- Church: Catholic Church
- See: Barranquilla
- Appointed: 13 November 2010
- Installed: 11 December 2010
- Term ended: 14 November 2017
- Predecessor: Rubén Salazar Gómez
- Successor: Pablo Emiro Salas Anteliz
- Previous posts: Bishop of Riohacha (1988–1995) Bishop of Santa Rosa de Osos (1995–2010)

Orders
- Ordination: 26 July 1966 by Alfredo Rubio Díaz
- Consecration: 9 September 1988 by Alfonso Uribe Jaramillo

Personal details
- Born: 2 December 1940 (age 85) Rionegro, Antioquia, Colombia
- Motto: Omnia omnibus factus
- Coat of arms: Jairo Jaramillo Monsalve's coat of arms

= Jairo Jaramillo Monsalve =

Colombian Roman Catholic archbishop (born 1940)
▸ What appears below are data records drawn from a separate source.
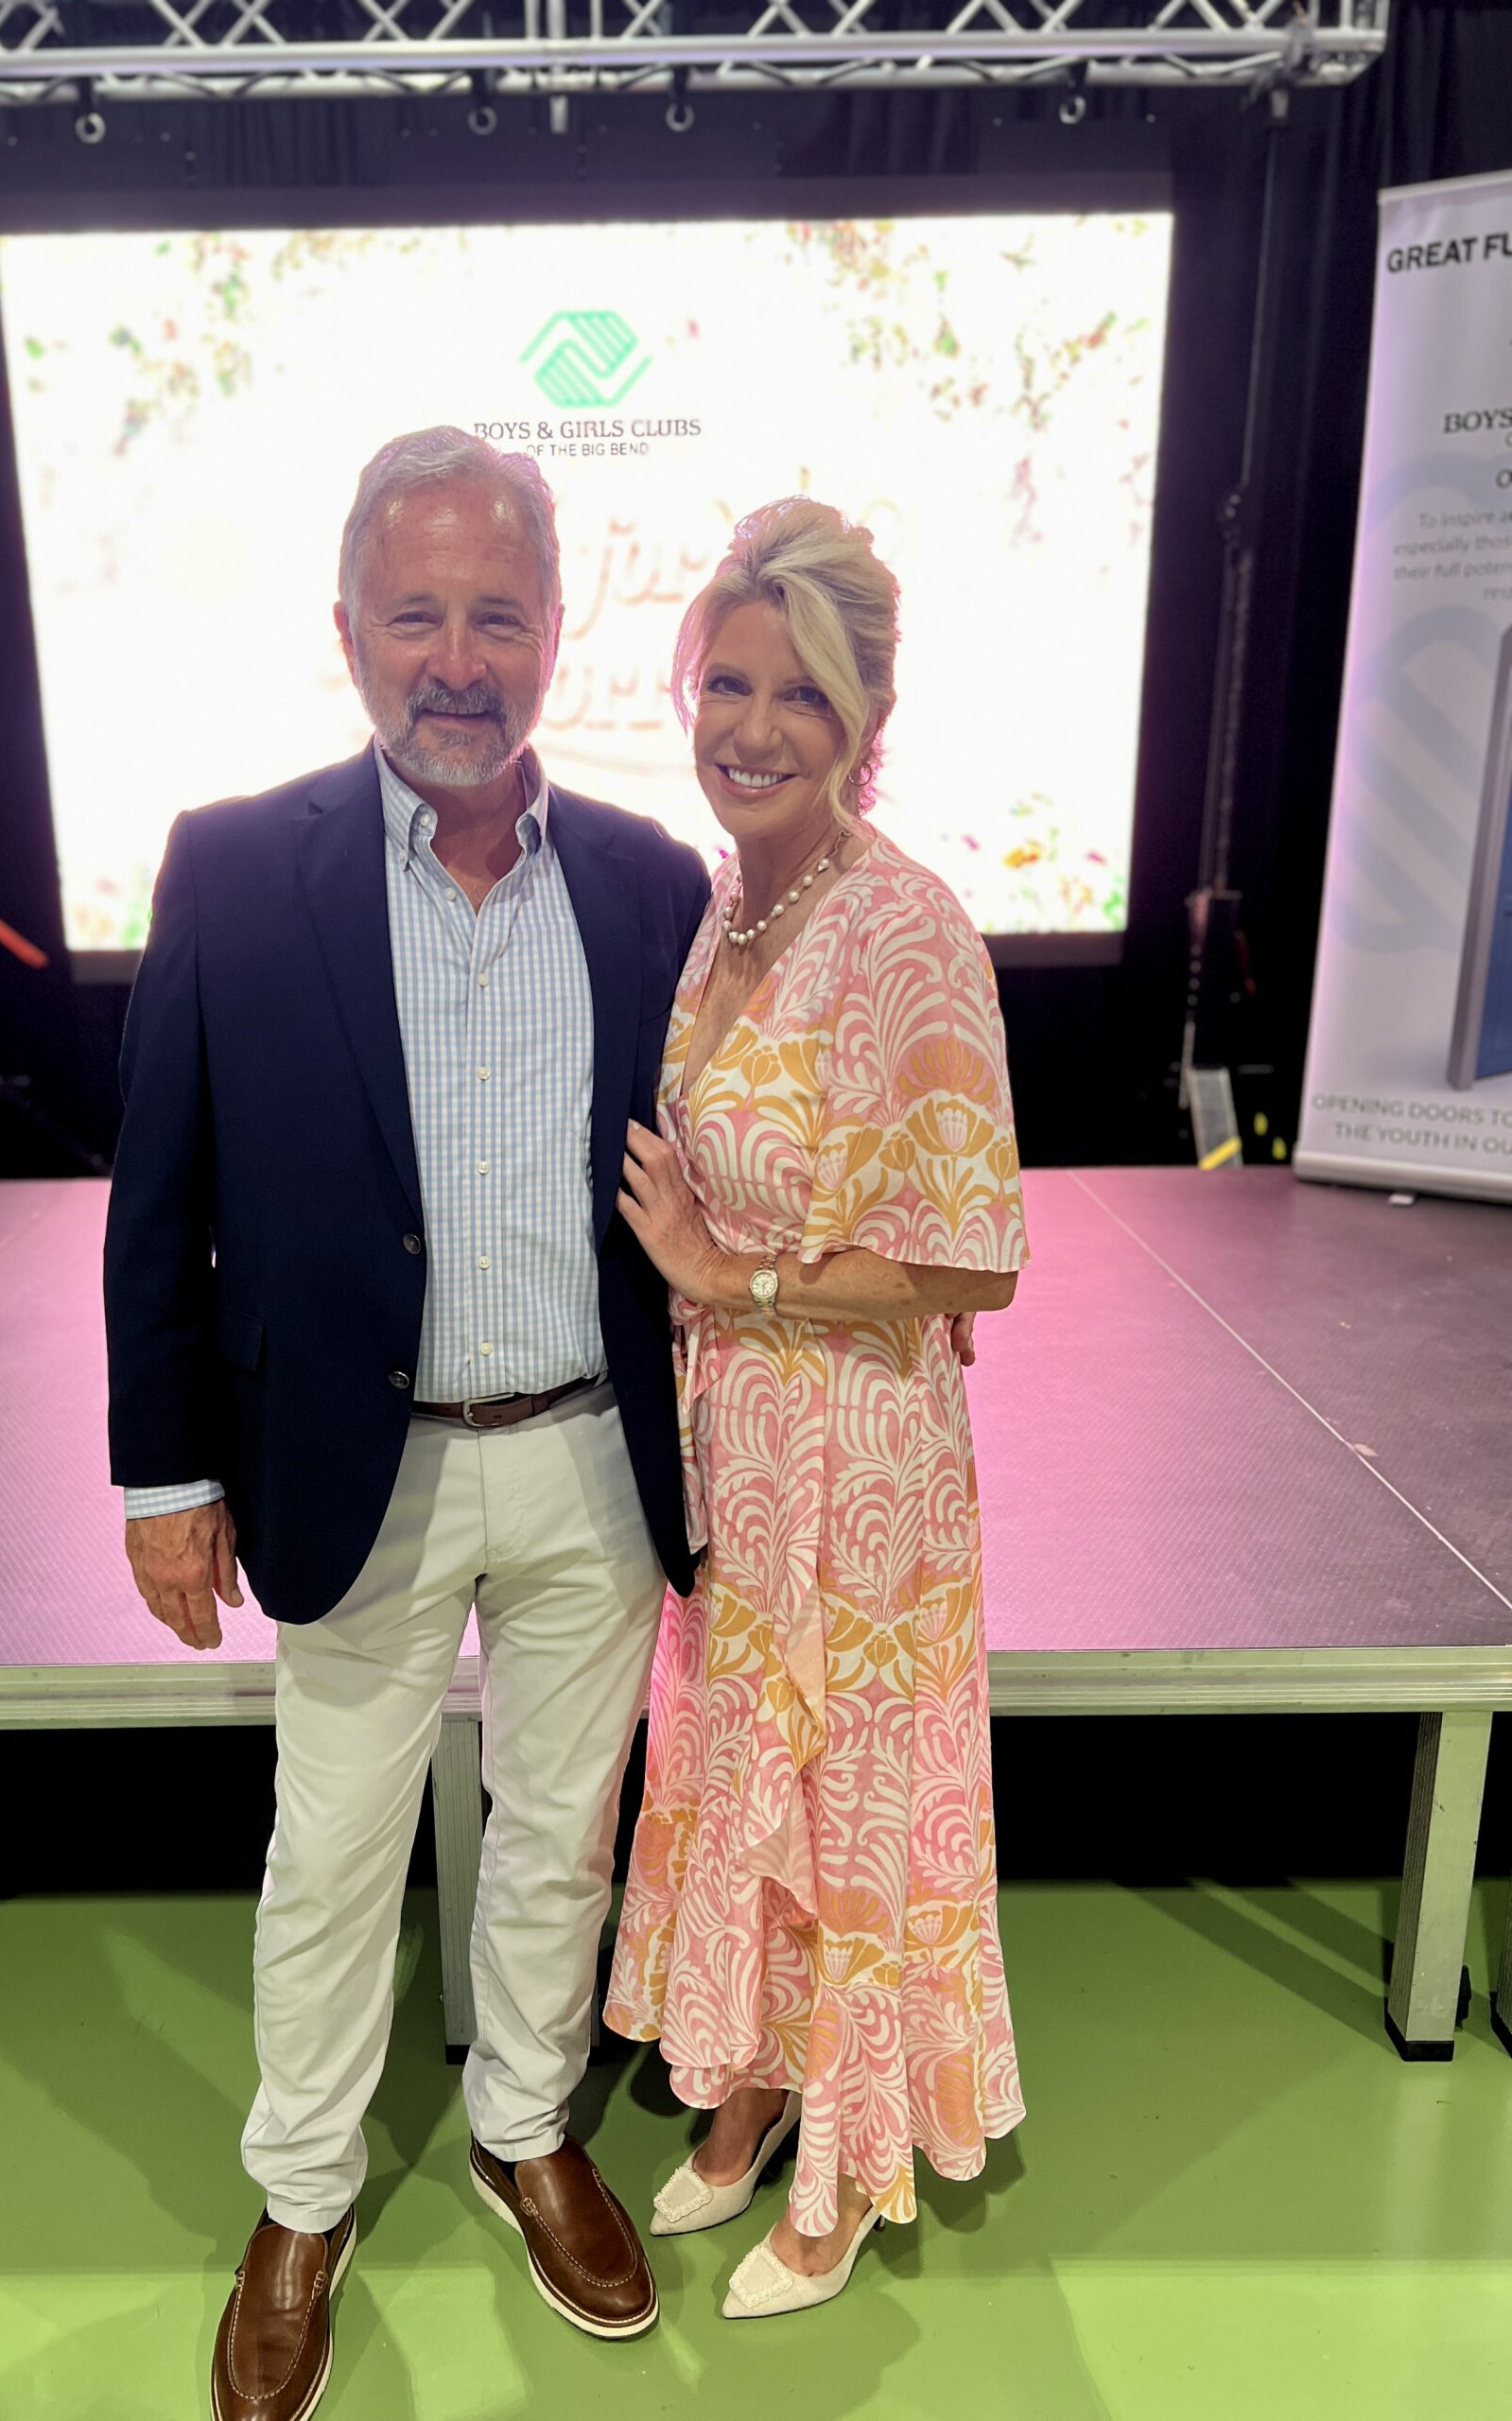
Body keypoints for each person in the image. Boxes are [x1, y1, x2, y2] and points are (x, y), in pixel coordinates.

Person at [103, 427, 710, 2421]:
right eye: (418, 613)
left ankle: (527, 2130)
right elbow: (159, 1190)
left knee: (561, 1833)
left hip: (593, 1454)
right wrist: (165, 1470)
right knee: (333, 1851)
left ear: (558, 630)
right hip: (345, 1464)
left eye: (498, 615)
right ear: (350, 628)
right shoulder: (229, 864)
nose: (459, 659)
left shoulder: (649, 880)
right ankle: (302, 2194)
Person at [603, 498, 1028, 2320]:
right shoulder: (726, 908)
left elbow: (974, 1263)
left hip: (855, 1463)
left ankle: (846, 2170)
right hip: (741, 1456)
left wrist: (730, 1279)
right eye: (728, 684)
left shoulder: (907, 929)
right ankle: (755, 2087)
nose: (754, 727)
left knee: (847, 1800)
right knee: (740, 1774)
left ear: (867, 721)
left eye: (801, 696)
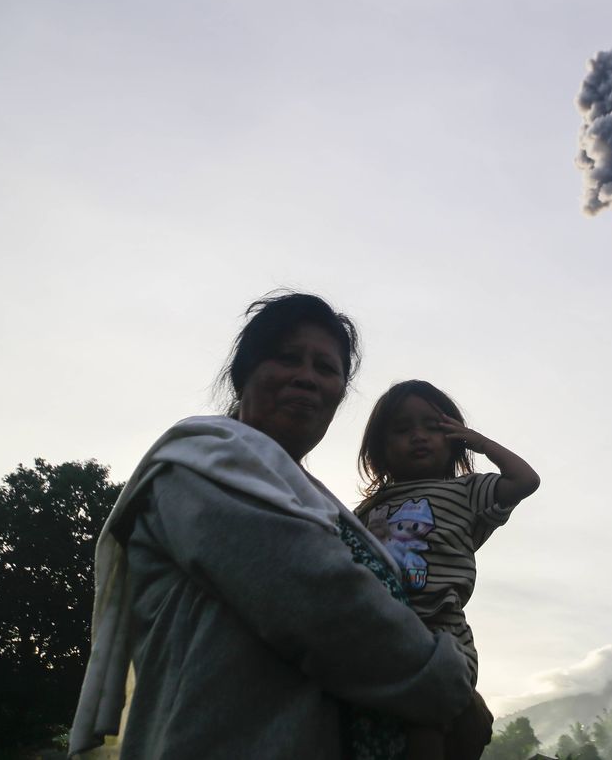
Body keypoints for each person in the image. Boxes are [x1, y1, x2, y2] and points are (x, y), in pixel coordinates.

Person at [69, 293, 487, 760]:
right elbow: (323, 601)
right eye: (287, 358)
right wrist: (450, 691)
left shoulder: (325, 504)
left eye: (326, 369)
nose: (306, 377)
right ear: (243, 373)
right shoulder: (200, 465)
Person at [355, 380, 541, 760]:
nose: (418, 437)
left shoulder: (466, 491)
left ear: (453, 439)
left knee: (427, 716)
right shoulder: (366, 510)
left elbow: (525, 480)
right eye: (403, 430)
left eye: (432, 427)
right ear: (380, 451)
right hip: (379, 633)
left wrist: (480, 442)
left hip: (441, 634)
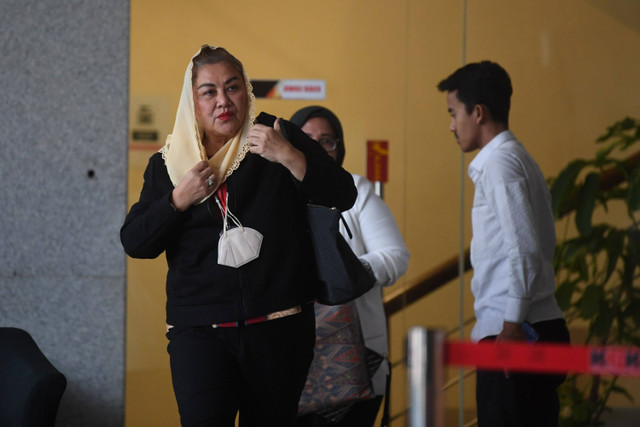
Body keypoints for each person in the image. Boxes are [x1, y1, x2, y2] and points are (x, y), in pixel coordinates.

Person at [120, 45, 357, 427]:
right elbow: (135, 242)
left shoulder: (278, 134)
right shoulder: (168, 163)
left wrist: (289, 157)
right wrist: (178, 200)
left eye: (231, 88)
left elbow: (344, 193)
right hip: (199, 332)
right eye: (208, 92)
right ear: (192, 101)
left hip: (279, 327)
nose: (222, 101)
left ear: (245, 90)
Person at [437, 61, 570, 426]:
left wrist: (511, 327)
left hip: (516, 332)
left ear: (478, 113)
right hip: (529, 327)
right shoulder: (514, 160)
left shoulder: (500, 165)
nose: (451, 124)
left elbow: (524, 249)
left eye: (453, 113)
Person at [290, 106, 410, 427]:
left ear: (339, 148)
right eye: (307, 139)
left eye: (326, 141)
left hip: (355, 365)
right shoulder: (276, 197)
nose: (317, 148)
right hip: (289, 364)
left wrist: (341, 274)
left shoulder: (357, 191)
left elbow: (395, 257)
Jairo Jaramillo Monsalve (born 2 December 1940) is a Colombian Roman Catholic prelate who served as archbishop of Barranquilla from 2010 to 2017. He previously served as the first diocesan bishop of Riohacha from 1988 to 1995 and as bishop of Santa Rosa de Osos from 1995 to 2010.

==Early life and education==
Jaramillo Monsalve was born in Rionegro, in the department of Antioquia, Colombia, on 2 December 1940. He studied philosophy at the Major Seminary of Medellín and theology at the Pontifical Xavierian University in Bogotá. He was ordained a priest for the Diocese of Sonsón-Rionegro on 26 July 1966.

Following his ordination, he served in several pastoral positions in Rionegro, including as a cooperating vicar at the parish of San Nicolás and as assistant and coordinator of pastoral ministry at the parish of Espíritu Santo. He later served as parish priest of the Cathedral of Rionegro and as vicar general of the Diocese of Sonsón-Rionegro.

==Episcopal ministry==
===Bishop of Riohacha===
On 16 July 1988, Pope John Paul II appointed Jaramillo Monsalve as the first bishop of the newly established Diocese of Riohacha. He received episcopal consecration on 9 September 1988. The Acta Apostolicae Sedis records the establishment and episcopal appointment in 1988.

His principal consecrator was Bishop Alfonso Uribe Jaramillo, bishop of Sonsón-Rionegro, with Bishop Óscar Ángel Bernal of Girardota and Bishop Livio Reginaldo Fischione, O.F.M. Cap., serving as principal co-consecrators.

Jaramillo Monsalve remained bishop of Riohacha until 1995. The Diocese of Riohacha identifies him as its first bishop following its elevation from an apostolic vicariate in 1988.

===Bishop of Santa Rosa de Osos===
On 10 June 1995, John Paul II appointed Jaramillo Monsalve bishop of the Diocese of Santa Rosa de Osos. He took possession of the diocese on 13 July 1995.

During his episcopate in Santa Rosa de Osos, Jaramillo Monsalve promoted pastoral renewal and educational initiatives. Among the institutions associated with his ministry was the Fundación Universitaria Católica del Norte, which was founded in 1997. The Episcopal Conference of Colombia has also highlighted his role in the founding of the Universidad Católica de Oriente and his support for the development of the Catholic university project in the Caribbean region.

===Archbishop of Barranquilla===
On 13 November 2010, Pope Benedict XVI appointed Jaramillo Monsalve metropolitan archbishop of Barranquilla, succeeding Rubén Salazar Gómez. The appointment was announced by the Holy See on the same date.

He was installed as archbishop on 11 December 2010.

As archbishop, Jaramillo Monsalve emphasized pastoral work, social transformation, education and assistance to poorer communities. The Colombian Episcopal Conference described these concerns as central features of his ministry in Barranquilla and noted his particular attention to the poor, young people and educational initiatives.

===Retirement===
Having reached the canonical retirement age, Jaramillo Monsalve submitted his resignation from the pastoral government of the Archdiocese of Barranquilla. On 14 November 2017, Pope Francis accepted his resignation and appointed Pablo Emiro Salas Anteliz, then bishop of Armenia, as his successor.

Jaramillo Monsalve subsequently became archbishop emeritus of Barranquilla.

==Pastoral priorities and legacy==
His educational initiatives have included the establishment of the Fundación Universitaria Católica del Norte in 1997 and involvement in the development of other Catholic higher-education institutions in Colombia.